WO2005029148A1 - Multiphoton fluorescence microscope with plane array detector - Google Patents
Multiphoton fluorescence microscope with plane array detector Download PDFInfo
- Publication number
- WO2005029148A1 WO2005029148A1 PCT/EP2004/010269 EP2004010269W WO2005029148A1 WO 2005029148 A1 WO2005029148 A1 WO 2005029148A1 EP 2004010269 W EP2004010269 W EP 2004010269W WO 2005029148 A1 WO2005029148 A1 WO 2005029148A1
- Authority
- WO
- WIPO (PCT)
- Prior art keywords
- radiation
- sample
- excitation
- detector
- lurninescence
- Prior art date
Links
- 230000005855 radiation Effects 0.000 claims abstract description 60
- 230000005284 excitation Effects 0.000 claims abstract description 42
- 238000004020 luminiscence type Methods 0.000 claims description 21
- 238000001514 detection method Methods 0.000 claims description 10
- 238000000386 microscopy Methods 0.000 claims description 10
- 230000003595 spectral effect Effects 0.000 claims description 8
- 238000000034 method Methods 0.000 claims description 6
- 239000007787 solid Substances 0.000 claims description 4
- 238000000354 decomposition reaction Methods 0.000 claims description 2
- 230000004936 stimulating effect Effects 0.000 claims description 2
- 239000000523 sample Substances 0.000 description 35
- 230000003287 optical effect Effects 0.000 description 4
- 230000000694 effects Effects 0.000 description 3
- 238000003384 imaging method Methods 0.000 description 2
- 238000001748 luminescence spectrum Methods 0.000 description 2
- 239000000203 mixture Substances 0.000 description 2
- 238000011144 upstream manufacturing Methods 0.000 description 2
- 238000013459 approach Methods 0.000 description 1
- 239000012620 biological material Substances 0.000 description 1
- 239000012472 biological sample Substances 0.000 description 1
- 230000015572 biosynthetic process Effects 0.000 description 1
- 238000004624 confocal microscopy Methods 0.000 description 1
- 238000010276 construction Methods 0.000 description 1
- 239000006059 cover glass Substances 0.000 description 1
- 230000001419 dependent effect Effects 0.000 description 1
- 238000006073 displacement reaction Methods 0.000 description 1
- 238000011156 evaluation Methods 0.000 description 1
- 238000002189 fluorescence spectrum Methods 0.000 description 1
- 230000004907 flux Effects 0.000 description 1
- 238000000265 homogenisation Methods 0.000 description 1
- 230000000873 masking effect Effects 0.000 description 1
- 238000002311 multiphoton fluorescence microscopy Methods 0.000 description 1
- 238000004621 scanning probe microscopy Methods 0.000 description 1
- 238000010183 spectrum analysis Methods 0.000 description 1
- 230000001629 suppression Effects 0.000 description 1
Classifications
-
- G—PHYSICS
- G02—OPTICS
- G02B—OPTICAL ELEMENTS, SYSTEMS OR APPARATUS
- G02B21/00—Microscopes
- G02B21/16—Microscopes adapted for ultraviolet illumination ; Fluorescence microscopes
-
- G—PHYSICS
- G02—OPTICS
- G02B—OPTICAL ELEMENTS, SYSTEMS OR APPARATUS
- G02B21/00—Microscopes
- G02B21/36—Microscopes arranged for photographic purposes or projection purposes or digital imaging or video purposes including associated control and data processing arrangements
Definitions
- the invention relates to a multi-photon luminescence microscope with an excitation beam path that has an objective that bundles excitation radiation in a focal point in the sample, a scanning device that adjusts the focal point at least one-dimensionally, and a detector device that in the sample luminescent radiation stimulated by multi-photon excitation.

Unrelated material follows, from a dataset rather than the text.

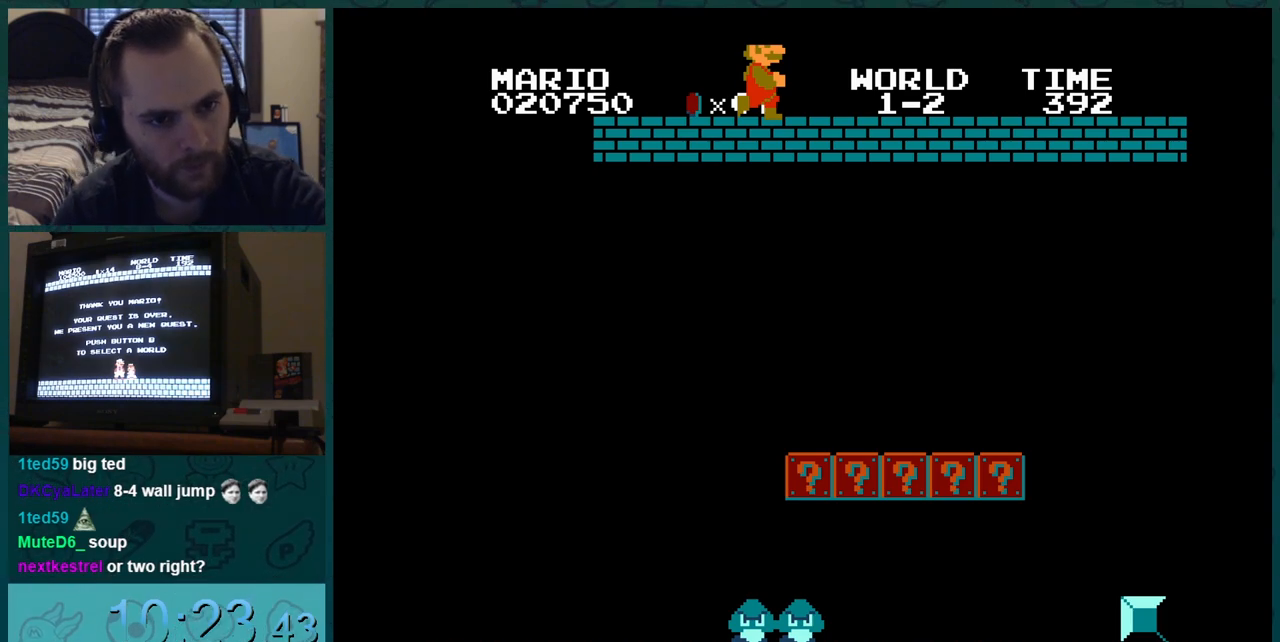
{"buttons": ["B", "DPAD_LEFT"], "events": [[434, "DPAD_LEFT", "down"], [434, "DPAD_RIGHT", "up"]]}
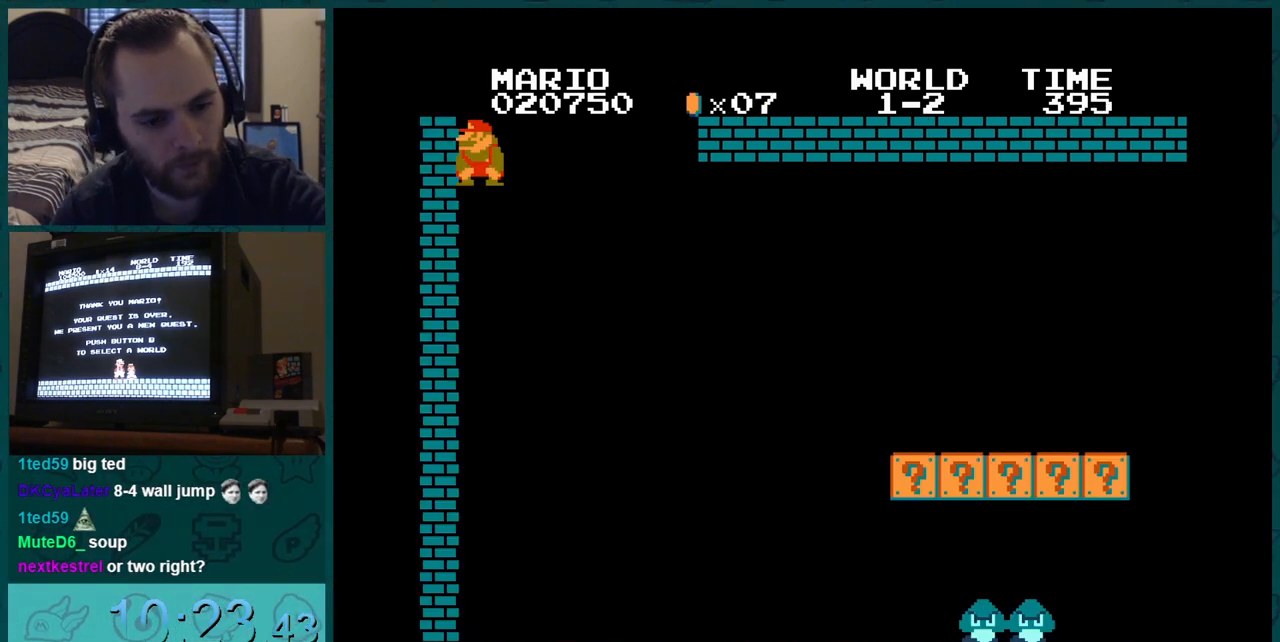
{"buttons": ["B", "DPAD_LEFT"], "events": []}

- the invention further relates to a method for multi-photon luminescence microscopy, in which excitation radiation is concentrated in a focus point lying in a sample, thereby stimulating luminescence radiation in the sample by multi-phone excitation, the focus point is adjusted for scanning the sample and the Luminescence radiation is detected.
- a bundled excitation radiation usually laser radiation, which is matched to maximum luminescence, is usually used for this purpose.

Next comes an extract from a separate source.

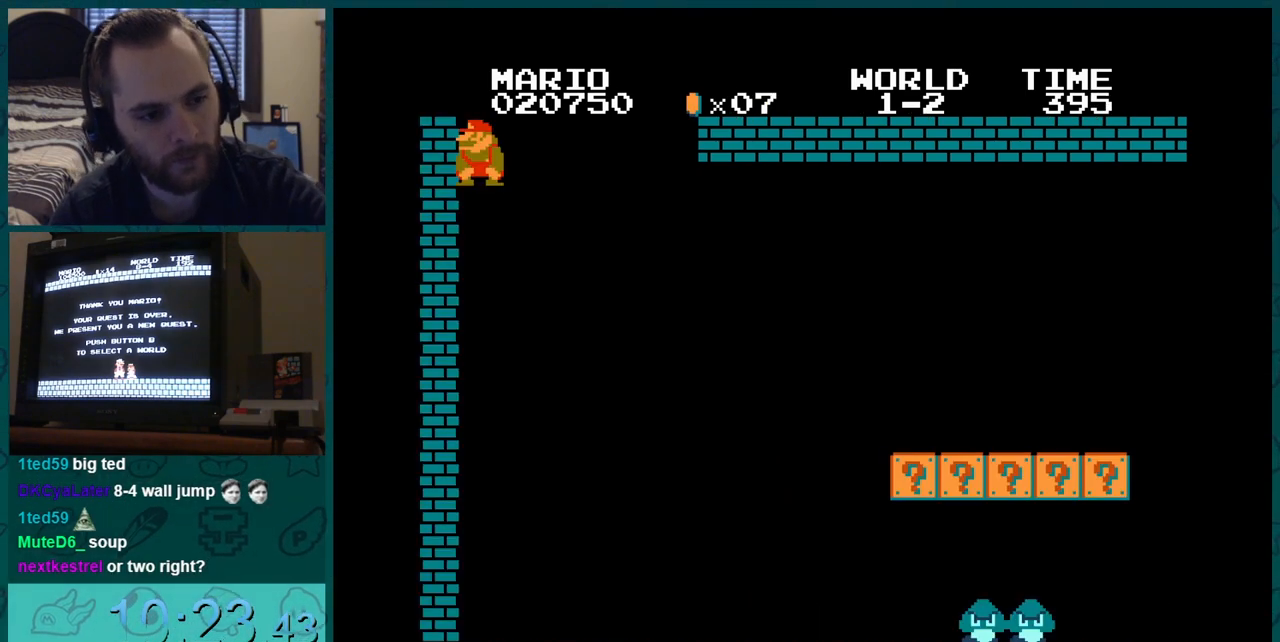
{"buttons": ["B", "DPAD_LEFT"], "events": []}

- the excitation takes place in the focus area, luminescence also being stimulated in the incident or emerging light cone of the focused beam.
- the luminescence radiation is recorded by confocal detection only from the area of the focus of the excitation radiation. An image is created by scanning a sample.
- the excitation radiation is selected spectrally in such a way that at least two photons are required to effect an excitation. Since the probability of excitation is thus greatly reduced, effective excitation can only take place at a very high flux density, which is only given exactly in the focus of the bundled excitation radiation. Therefore, emission of luminescence or fluorescence radiation is only stimulated at the focal point.
- the confocal detection required in conventional luminescence microscopy can be dispensed with, since it is not necessary to emit lurninescence radiation that was emitted outside the focus of the excitation radiation. Multi-photoneh luminescence microscopy works with it without confocal stray light suppression during detection.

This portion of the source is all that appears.